Expanded hours, starting on Sunday, November 3 –
Monday thru Saturday: 10:00 A.M. to 7:00 P.M.
Sundays 10:00 A.M. to 5:00 P.M.

Georgetown Brewing
5200 Denver Ave S.
Seattle, WA 98108
(map)

 



2 comments

  1. I’ve always found this very interesting, your local brewery charged $6 for 64 oz of Manny’s, $8 for the ipa. The premise of a growler is go somewhere else to enjoy it = out of this neighborhood. Yet local restaurants and bars still served the brewery’s product. I worked in Georgetown for 8 yrs and it’s a tough buck to earn. Why support a brewery that competes for that buck right down the street, never made any business sense to me. Still love the growler program

    1. You are not the only person who raises questions about this. I have heard it from bar owners who love their local breweries but do not necessarily love the idea of competing with them for on-premise sales.

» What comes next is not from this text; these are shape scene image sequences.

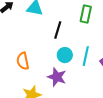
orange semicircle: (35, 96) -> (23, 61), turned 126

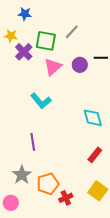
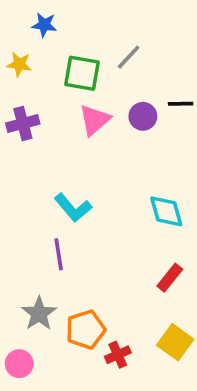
purple cross: (24, 52) -> (23, 123), moved, turned 30
cyan L-shape: (41, 101) -> (73, 208), moved

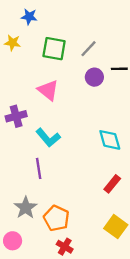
gray line: (129, 57) -> (88, 49), moved
pink triangle: (95, 120) -> (48, 90), moved, turned -40
purple cross: (23, 123) -> (16, 116), moved
orange pentagon: (86, 330) -> (56, 218), turned -30
red cross: (118, 355) -> (65, 247), moved, turned -35

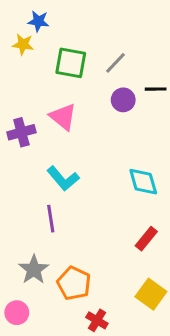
yellow star: (13, 43) -> (23, 44), moved
purple cross: (16, 116) -> (21, 132), moved
red cross: (65, 247) -> (97, 320), moved

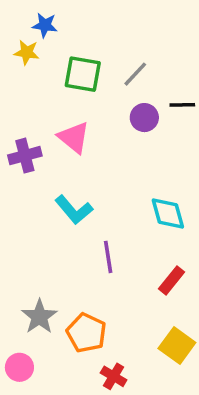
purple line: (51, 219) -> (108, 257), moved

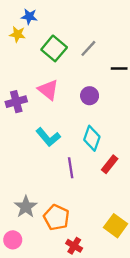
green square: (83, 74) -> (54, 48), turned 30
purple circle: (144, 118) -> (90, 96), moved
cyan diamond: (168, 213) -> (92, 138), moved, turned 35
red rectangle: (171, 280) -> (110, 164), moved

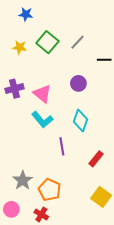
yellow star: (17, 34) -> (20, 47), moved
pink triangle: (48, 90) -> (42, 94), moved
red rectangle: (110, 164) -> (96, 159), moved
red cross: (74, 246) -> (41, 214), moved

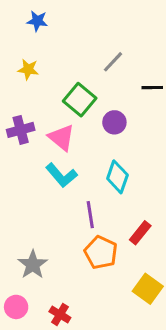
green square: (47, 42) -> (80, 100), moved
orange pentagon: (50, 190) -> (101, 252), moved

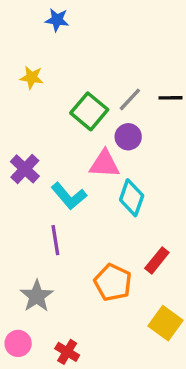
blue star: (37, 21) -> (57, 20), moved
gray line: (113, 62) -> (130, 99), moved
purple cross: (21, 130) -> (25, 169), moved, turned -32
pink triangle: (61, 137) -> (104, 164), moved, turned -36
purple line: (90, 215) -> (55, 240), moved

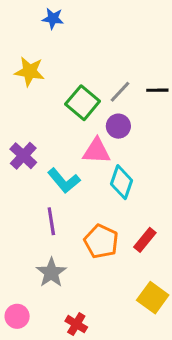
yellow star: (32, 77) -> (30, 71), size x1.4
orange pentagon: (113, 282) -> (101, 241), moved
gray star: (37, 296) -> (51, 273), moved
red cross: (67, 352) -> (76, 324), moved

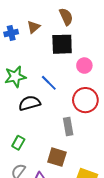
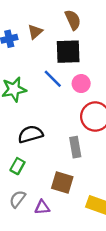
pink circle: (84, 66) -> (81, 84), moved
blue line: (49, 83) -> (53, 79), moved
black semicircle: (29, 103) -> (30, 134), moved

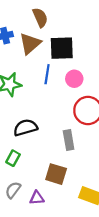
brown semicircle: (73, 20) -> (40, 17), moved
brown triangle: (35, 32) -> (30, 44), moved, size x1.5
blue line: (53, 79) -> (47, 74), turned 54

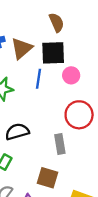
brown semicircle: (40, 17) -> (57, 22), moved
pink circle: (74, 79) -> (71, 75), moved

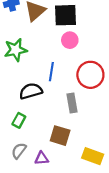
pink circle: (71, 75) -> (70, 40), moved
blue line: (39, 79) -> (51, 72), moved

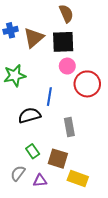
red circle: (90, 75) -> (87, 84), moved
green rectangle: (19, 120) -> (33, 151), moved, turned -64
yellow rectangle: (93, 156) -> (78, 179), moved

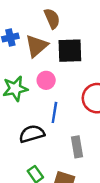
brown semicircle: (66, 13) -> (52, 18), moved
pink circle: (67, 66) -> (46, 80), moved

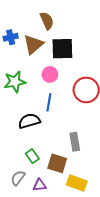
pink circle: (46, 80) -> (50, 74), moved
gray rectangle: (77, 147) -> (75, 142), moved

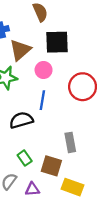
brown triangle: (33, 44) -> (20, 50), moved

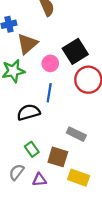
black square: (57, 42) -> (75, 51), moved, turned -30
gray rectangle: (70, 142) -> (76, 134), turned -54

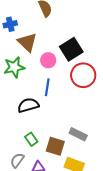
brown triangle: (27, 44) -> (27, 42), turned -35
gray rectangle: (76, 134) -> (78, 134), moved

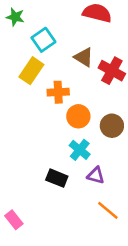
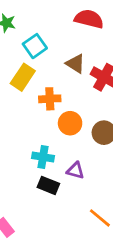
cyan cross: (80, 150) -> (43, 157), moved, turned -30
purple triangle: (96, 175) -> (75, 171), moved

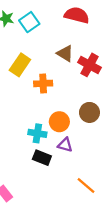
cyan square: (35, 46) -> (29, 22), moved
orange circle: (70, 123) -> (59, 122), moved

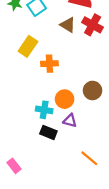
brown triangle: (65, 53) -> (68, 25), moved
red cross: (89, 65) -> (93, 25), moved

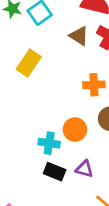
orange cross: (49, 64) -> (94, 85), moved
purple triangle: (70, 121) -> (84, 169), moved

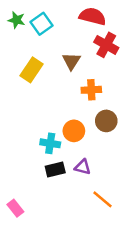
brown triangle: (79, 36) -> (71, 61), moved, turned 30
black rectangle: (55, 172) -> (55, 170), turned -36

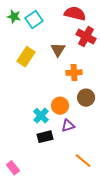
cyan cross: (50, 143) -> (41, 116), turned 35
purple triangle: (83, 167) -> (68, 126), moved, turned -32

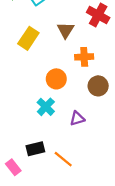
orange circle: (60, 106) -> (56, 79), moved
black rectangle: (45, 137) -> (35, 149), moved
orange line: (83, 161) -> (63, 159), moved

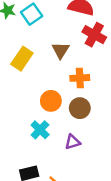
brown circle: (98, 86) -> (80, 108), moved

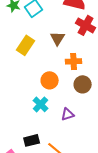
brown circle: (80, 108) -> (83, 84), moved

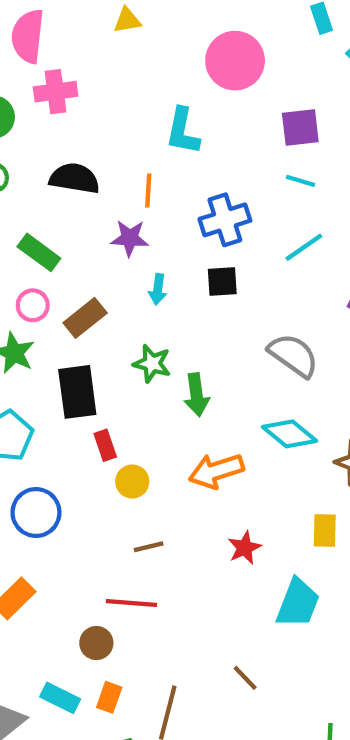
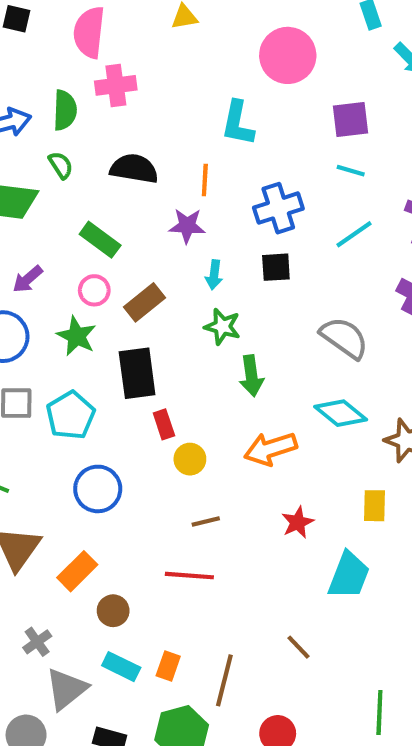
green star: (152, 364) -> (222, 327), moved
brown circle: (96, 643) -> (113, 611), moved

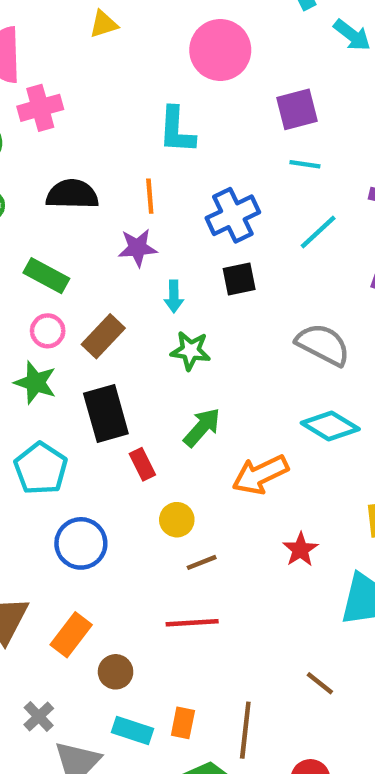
green arrow: (251, 376) -> (202, 427), moved, turned -123
yellow circle: (190, 459) -> (177, 520), moved

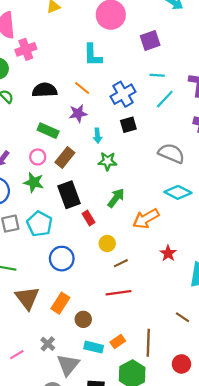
cyan line: (305, 164) -> (157, 75), moved
orange line: (150, 196) -> (82, 88), turned -42
green rectangle: (46, 276) -> (48, 131), moved
orange rectangle: (183, 723) -> (118, 342), turned 48

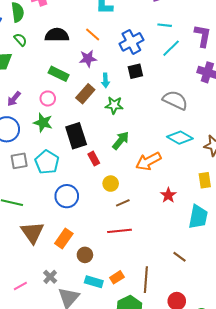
brown rectangle: (65, 157) -> (85, 94), moved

      Not that I know everything, because I certainly do not, but I do know this. The act of going to a bar, a pub, or a restaurant is distinctly different than the act of visiting a brewery taproom. All those people at all those taprooms in Ballard on a Saturday afternoon would not be drinking at the Sloop Tavern if those brewery taprooms were not there. The people who visit Georgetown Brewing or another local Georgetown brewery taproom at 3:00 on a Saturday afternoon would not otherwise be sitting at Jules Maes or the 9 Lb Hammer at 3:00 on a Saturday afternoon.

      That’s what I see, anyway. Apples and oranges that happen to grow on the same tree.